Skeniev e Halle colocaram Ilya sobre uma mesa improvisada com uma tábua e cavaletes. Ele estava além da palidez e seus aspecto físico era bastante ruim. Por outro lado, a criatura que envolvia seu pescoço e tórax parecia ter se recuperado. Tinha a face encolhida para dentro do corpo escondendo-a do mesmo modo que os jabutis.

— Eu vô é pegar um facão — disse o velho depois de olhar para a criatura mais de perto.

— Calma tio, isso aqui é igual a um bicho de pé, só que maior.

— Maior e horroroso!

Uma vozinha respondeu assim que a criatura esticou seu pescoço rugoso e expôs a cabecinha feiosa — Este corpo pode vos parecer horrível, ou mesmo asqueroso, mas essa criatura possui faculdades incríveis.

O velho deu um salto para trás — O troço fala! — e correu assustado celeiro adentro.

— O que você fez com o Ilya? — indagou Halle, nervoso.

— Desculpem quanto ao rapaz, mas não havia outro meio — retrucou a voz pífia e trêmula.

— Desculpe-me — intrometeu-se Balkan — mas você é mesmo essa criatura?

— Nem sempre fui assim, mas temo não haver mais meios para eu reaver minha forma original.

— Que era? — Balkan ergueu as sobrancelhas.

— Nasci como um elkin. — a criatura gemeu — ao que parece, a limpeza deu mesmo certo.

— Limpeza? — questionou Balkan.

— Já não há magia no ar... Sinto apenas, hum, apenas um aroma.

Piotr retornou do fundo com uma pesada espada em mãos.

— Que é isso tio? Essa coisa era para estar num museu! — zombou Halle.

O velho não estava para brincadeiras. Ergueu a espada e avançou contra Ilya gritando — Aberração!

Skeniev moveu-se rápido o suficiente e deteu o golpe segurando ambos os braços de Piotr.

O monstrinho se contorceu e Ilya abriu os olhos subitamente. Piotr não havia desistido. Foi necessário que Halle e Skeniev o segurassem. Enquanto o velho esbravejava, Balkan perguntou a Ilya — Ei, você está bem?

O rapaz se levantou sem se incomodar com a criatura presa a seu corpo.

— Acho que sim, mas estou meio zonzo.

— Entendo...

— Onde estamos? Por que ele está tão nervoso? Quem é ele? — Ilya parecia calmo.

— É o tio de Halle...

— Calma tio. Olha, o Ilya está se recuperando.

— É, e o monstrengo? — arfou o velho.

— Monstrengo?
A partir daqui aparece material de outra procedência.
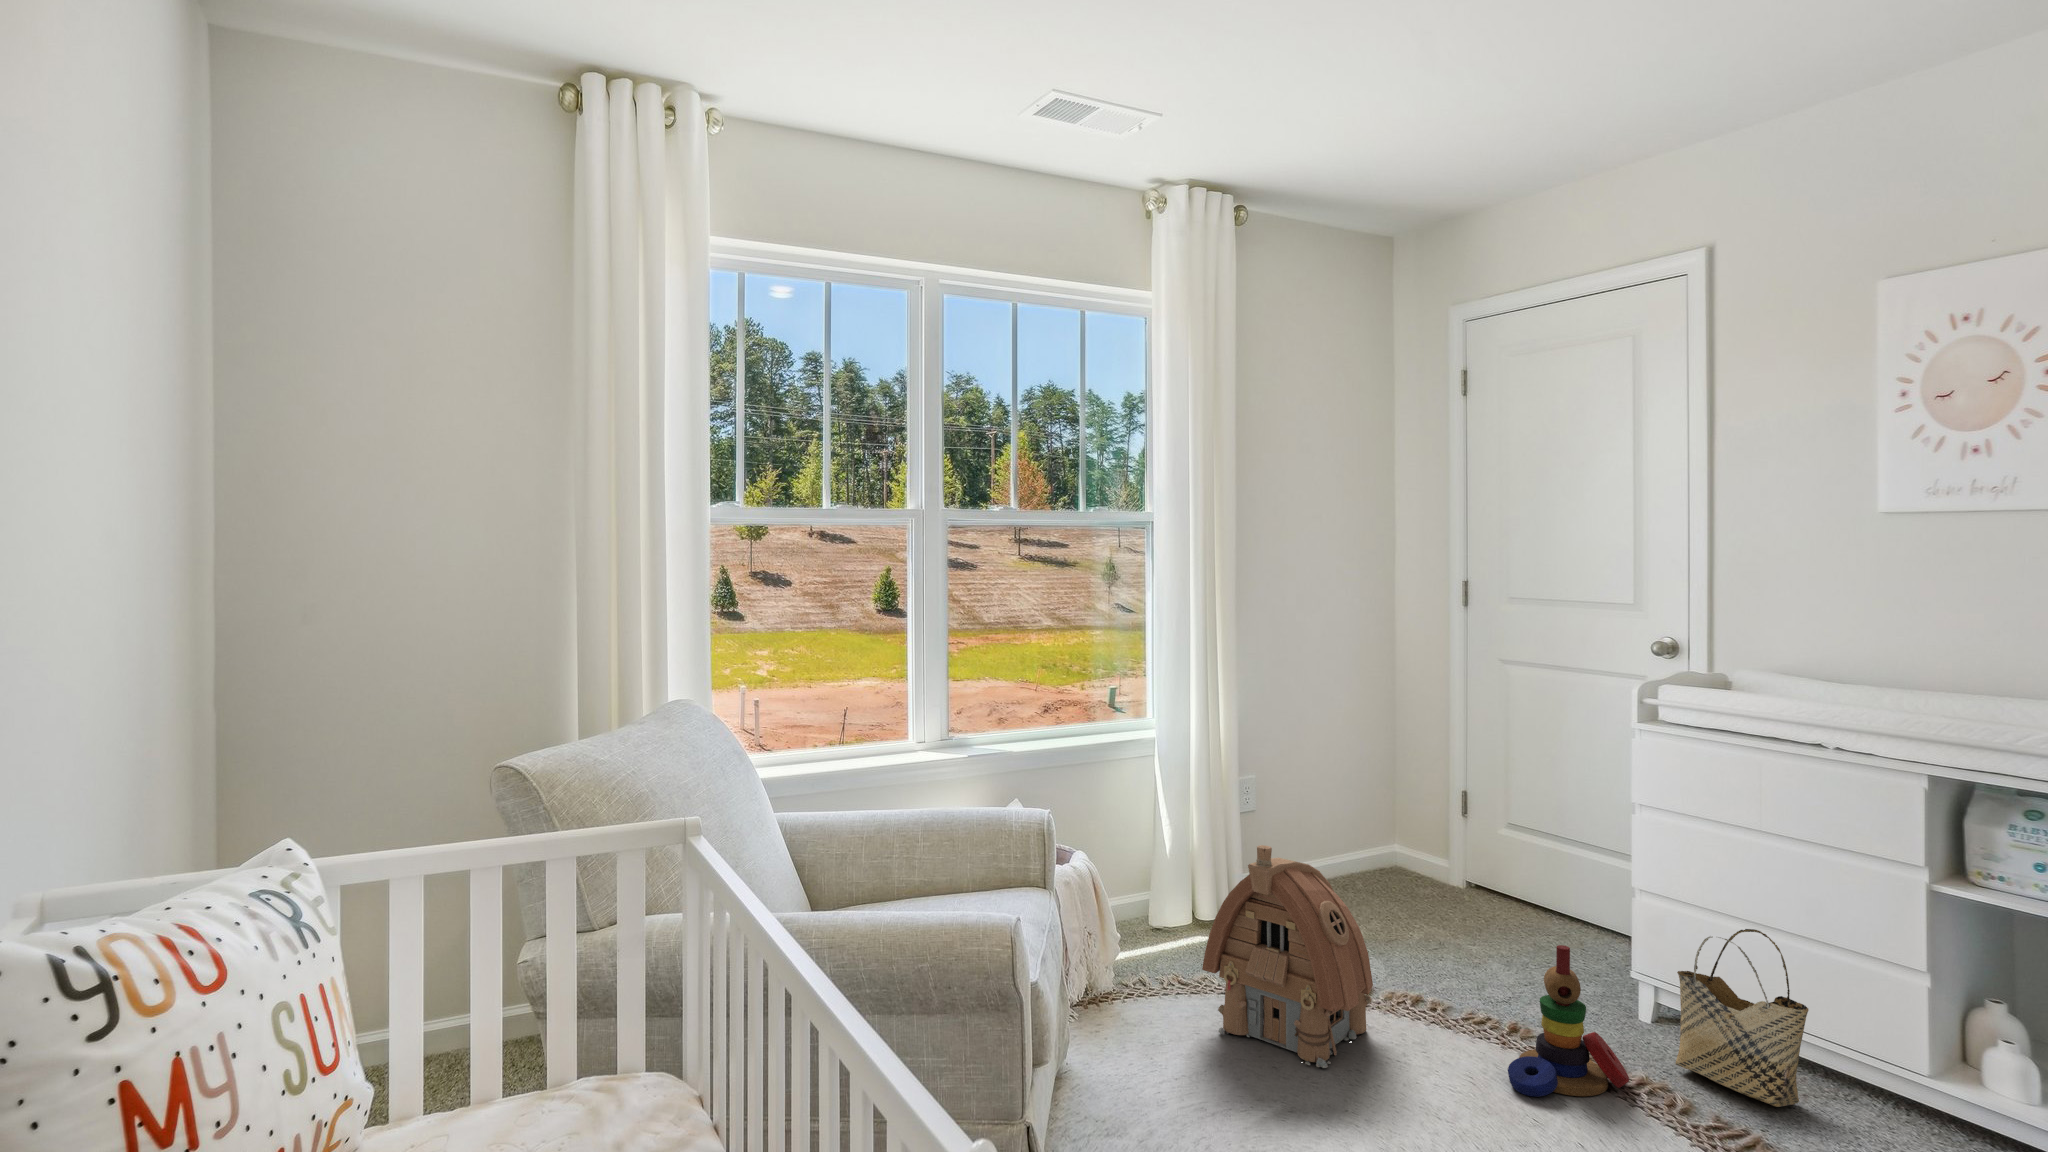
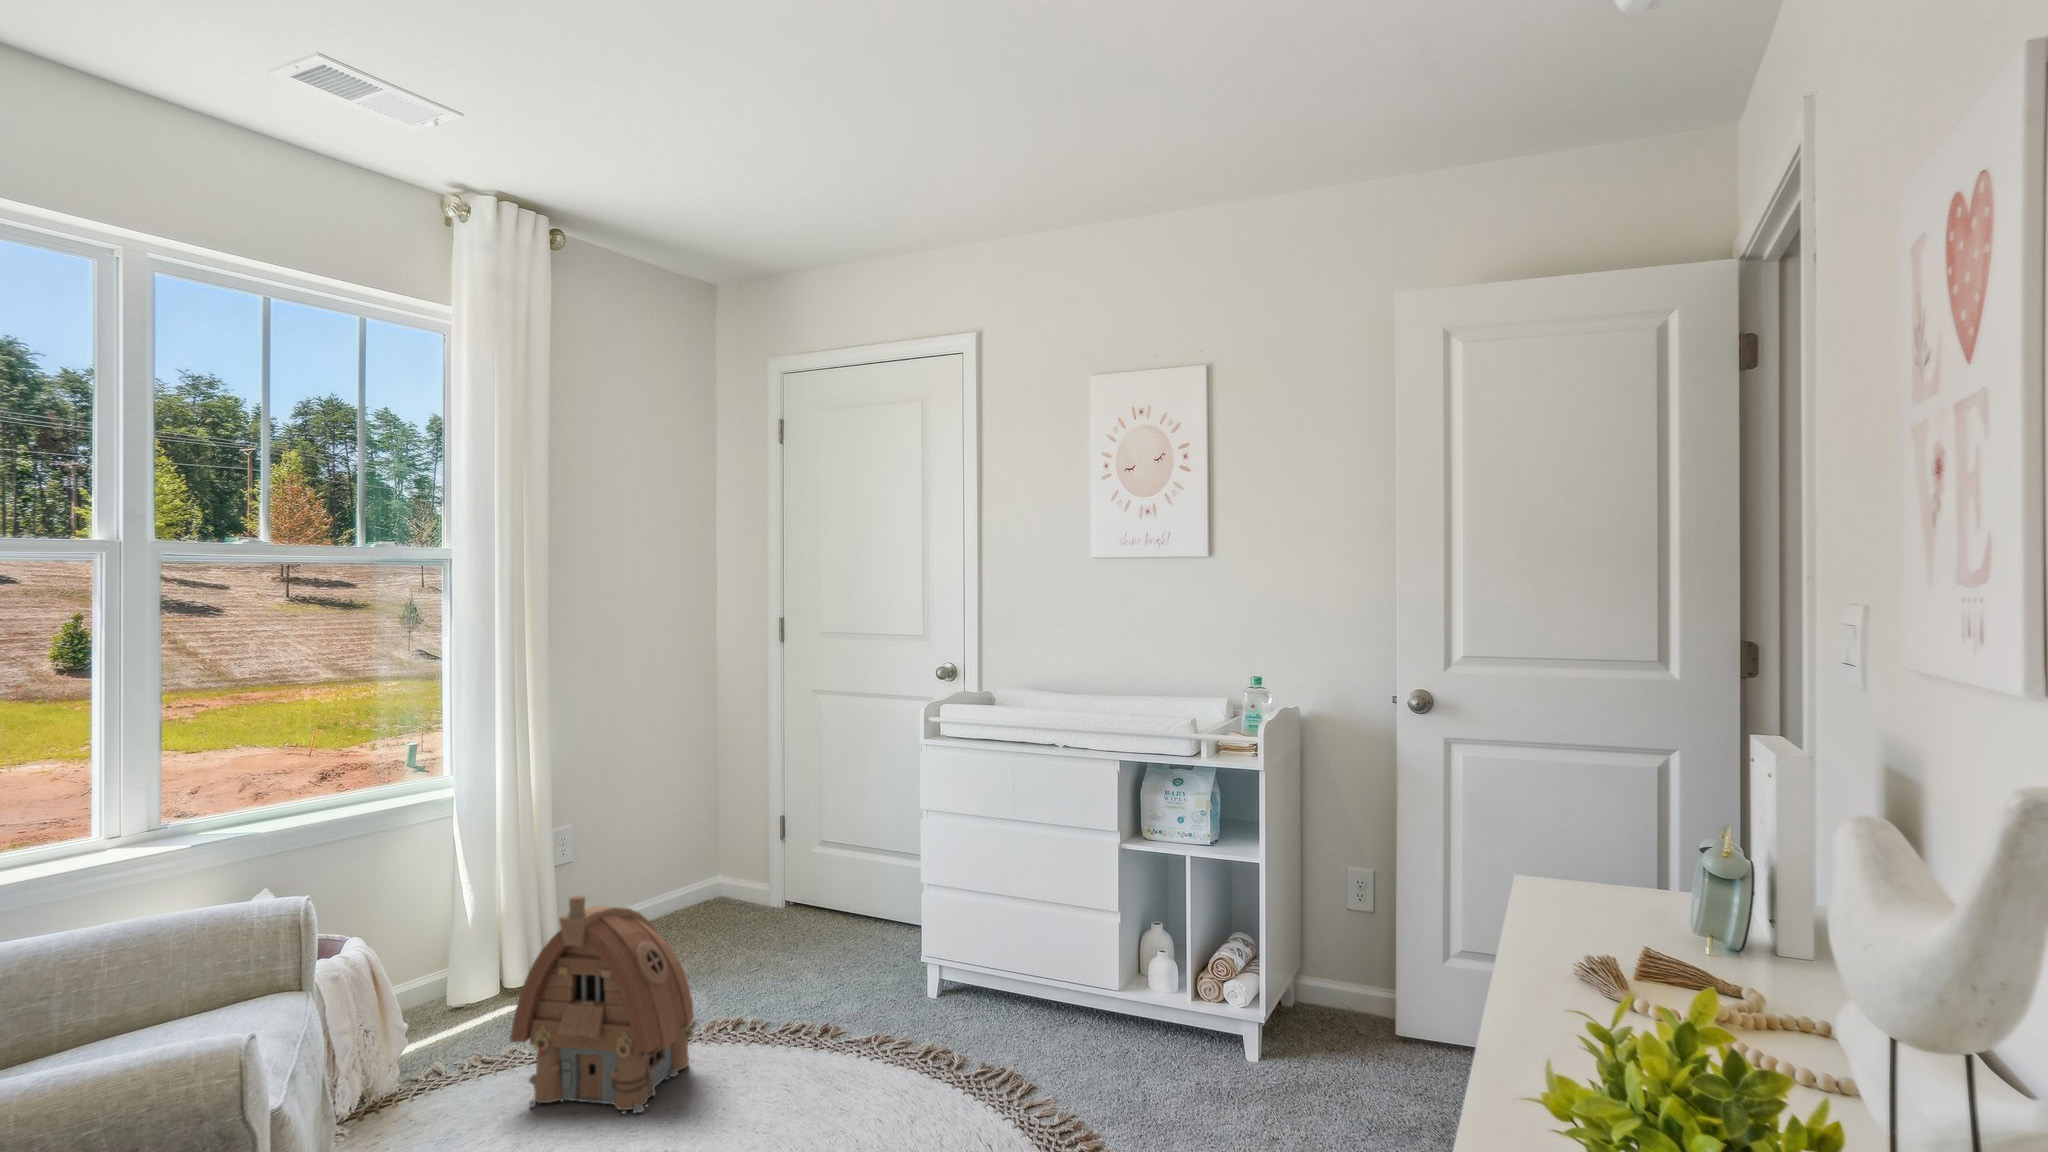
woven basket: present [1676,929,1809,1107] -> none [953,900,1042,1044]
stacking toy: present [1508,945,1629,1096] -> none [815,943,915,1087]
Do que ele está falando?

— Isso aí no seu pescoço, filho! — apontou Piotr.

Ilya olhou para si mesmo, examinou sem encontrar nada de incomum.
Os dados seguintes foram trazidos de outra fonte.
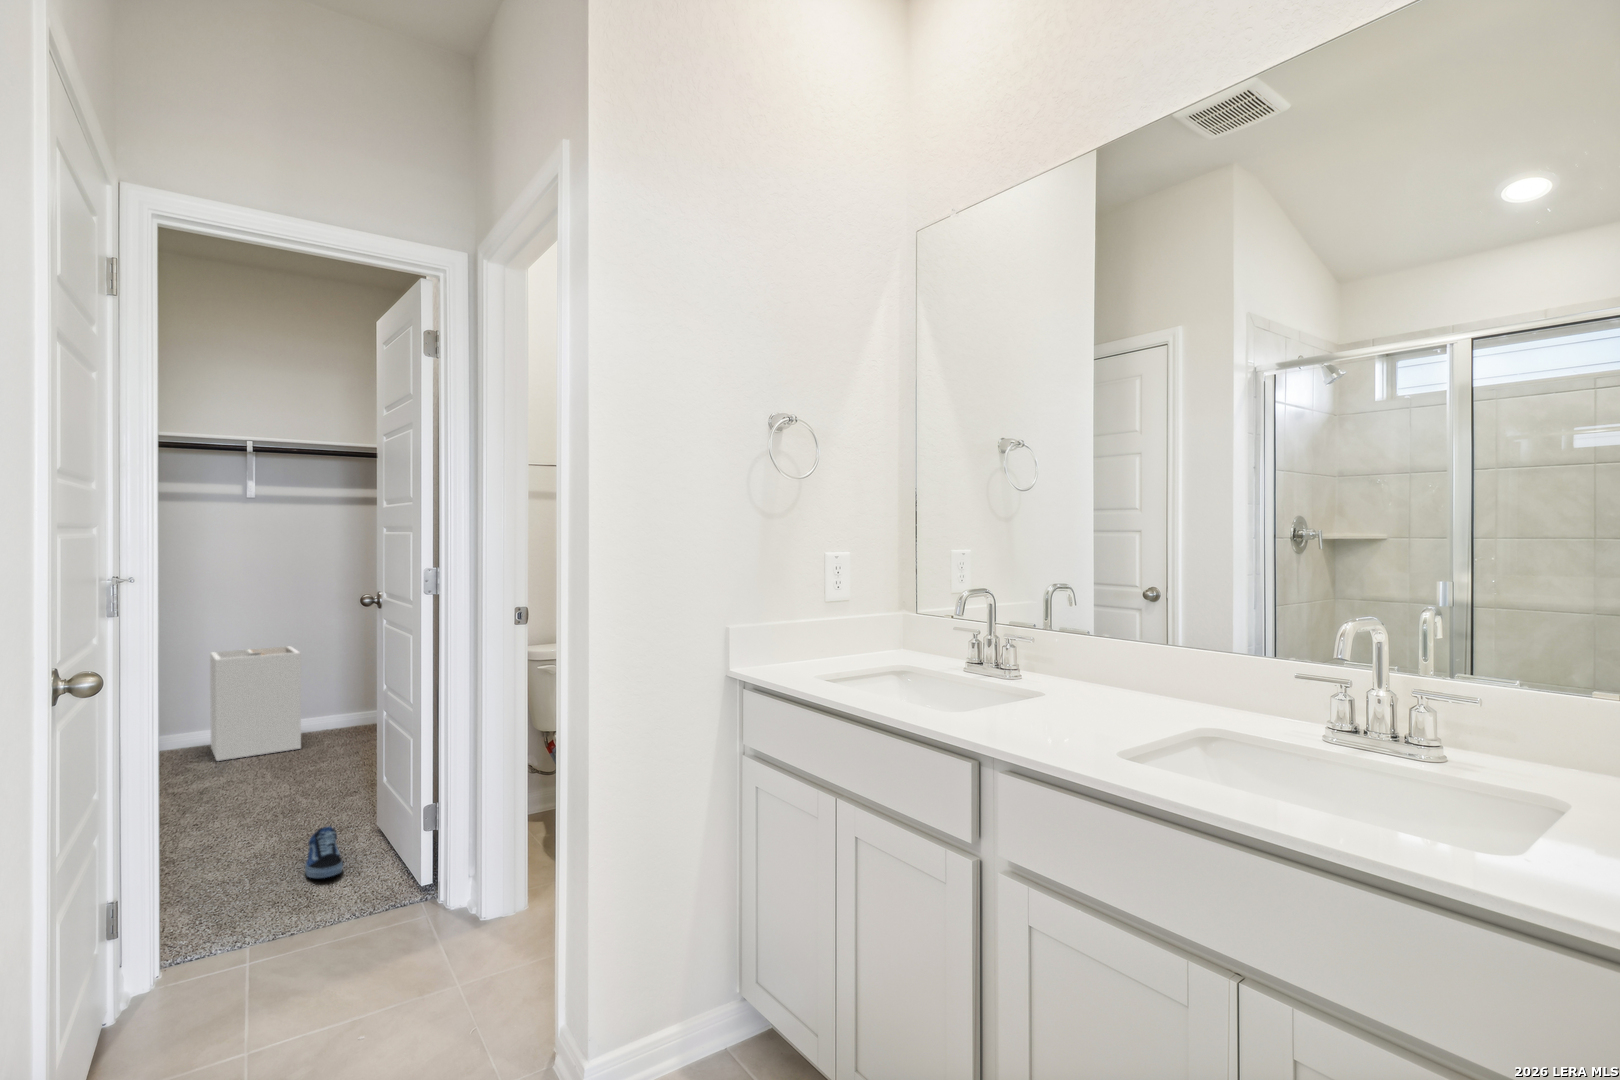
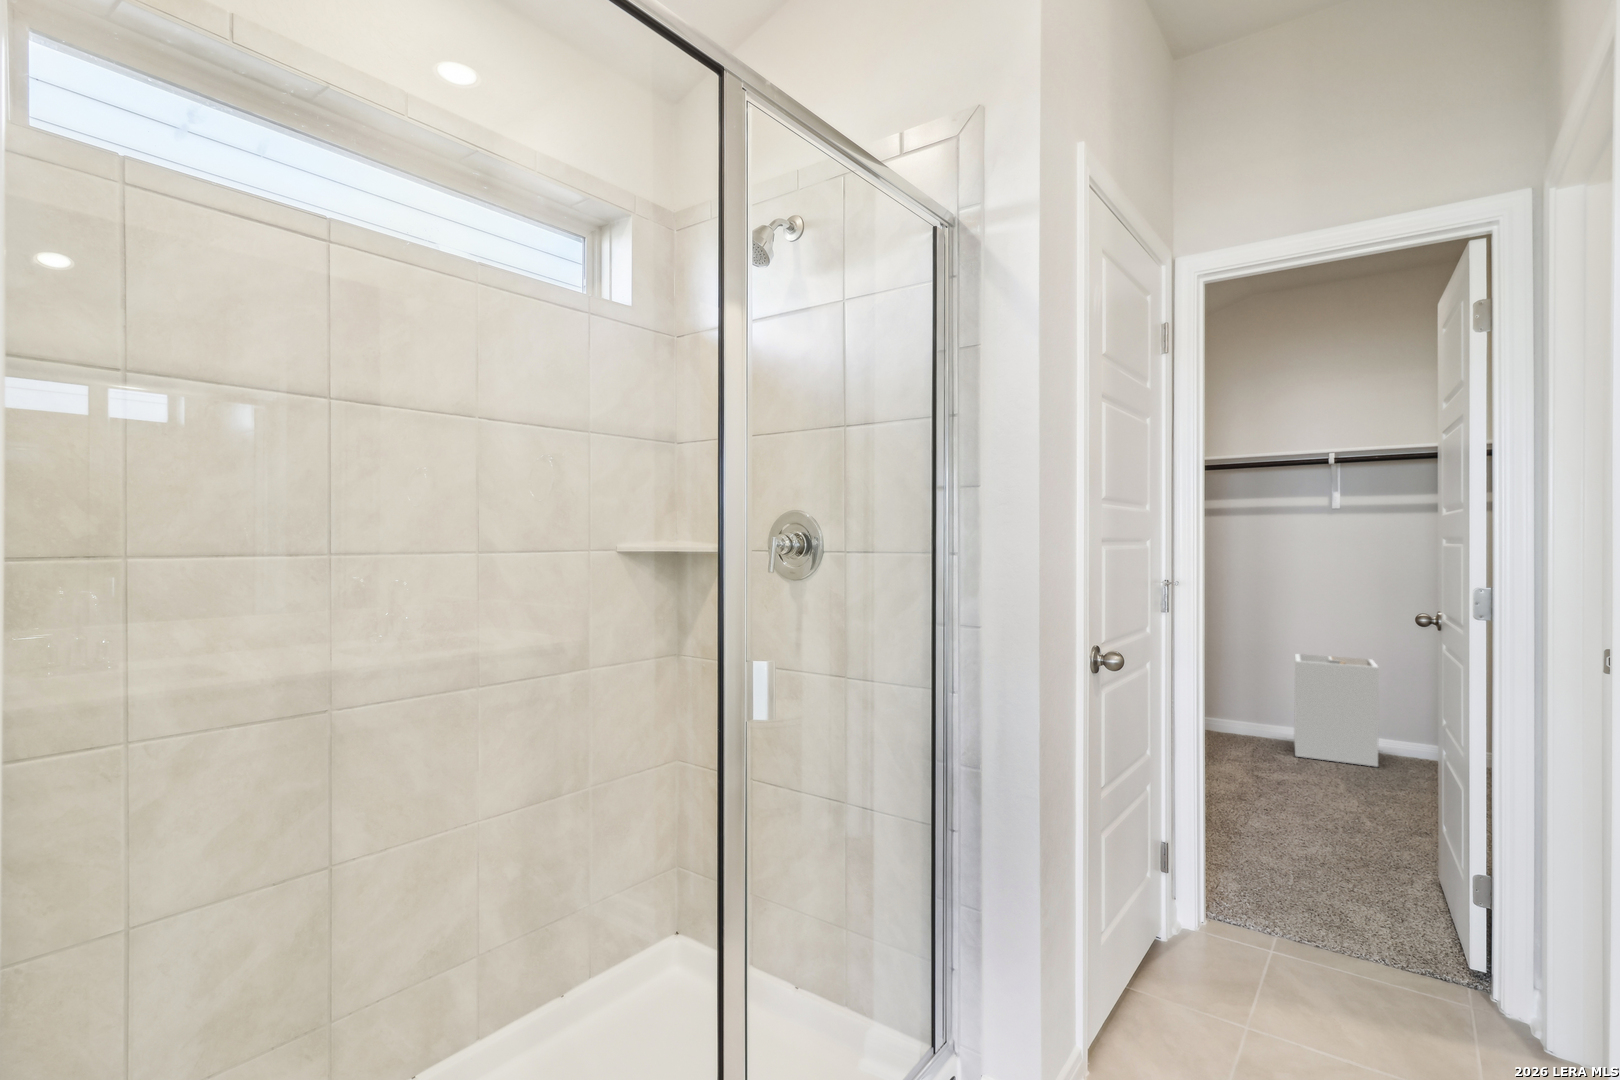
shoe: present [305,826,343,878] -> none [1345,853,1386,909]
— Ué? Tem alguma coisa aqui? — indagou Ilya e viu nos olhares de todos, que viam algo. Especialmente o velho que estava enojado.
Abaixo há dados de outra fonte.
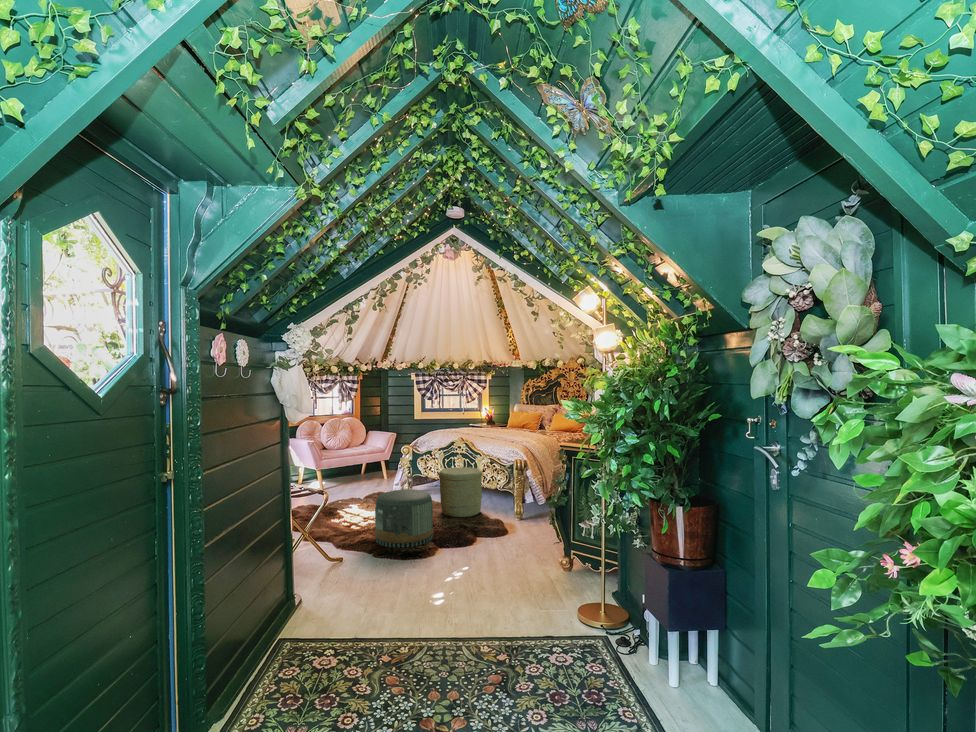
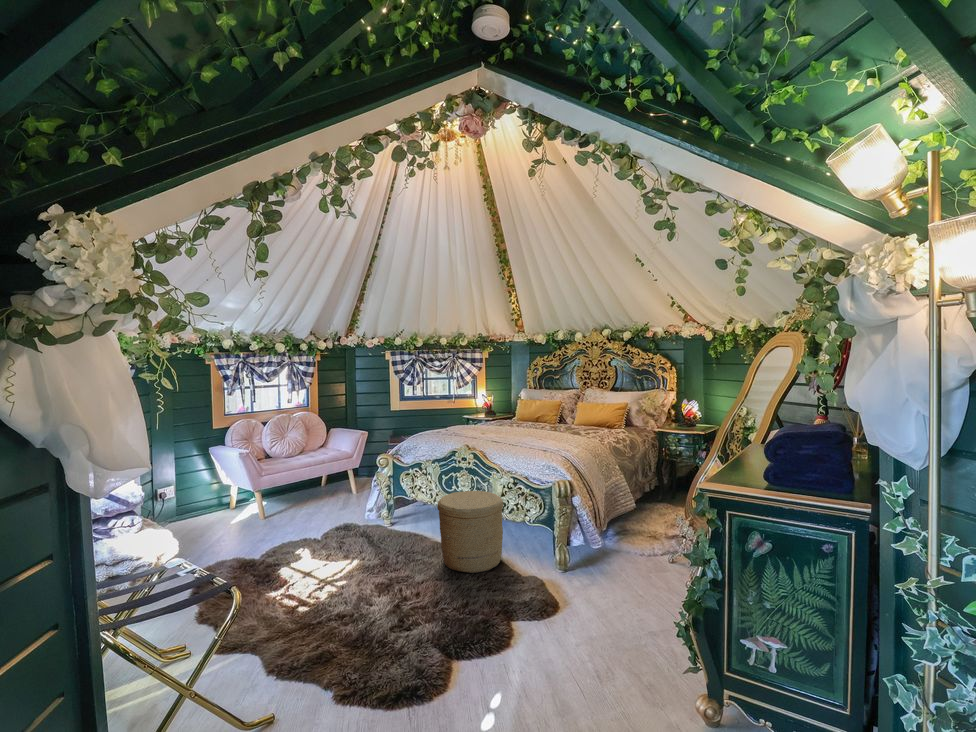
pouf: present [375,489,433,548] -> none [340,546,439,662]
— Tá vendo Lelé? O bicho derreteu a mente do rapaz.

Ilya saiu do celeiro coçando a cabeça — Mas que lugar é esse? E que velho louco é esse? — Deu mais três passos e parou, sentiu um calafrio percorrer a espinha, suas memórias retornavam. Lembrou-se da madrugada e da criatura que combateram. E após sua derrota, aquela coisa pulou em cima dele. Sentiu uma coisa fria e úmida em volta do pescoço e no tórax. A confusão de sua mente se dissipou. Virou-se desesperado e disse — Me ajudem! Tem uma coisa agarrada em mim!

— Desculpe — disse a vozinha, que ressoou alto na mente do rapaz — mas será mais fácil para você entender tudo após um cochilo.

Ilya sentou-se e dormiu. Ao seu redor, os três companheiros seguiram na discussão com o velho Piotr.

***

(1)  Gado ruminante comum em Durkheim. Muito peludos, de pernas longas e fortes e pequenos chifres torcidos. Semelhantes a ovelhas, mas produzem muito leite.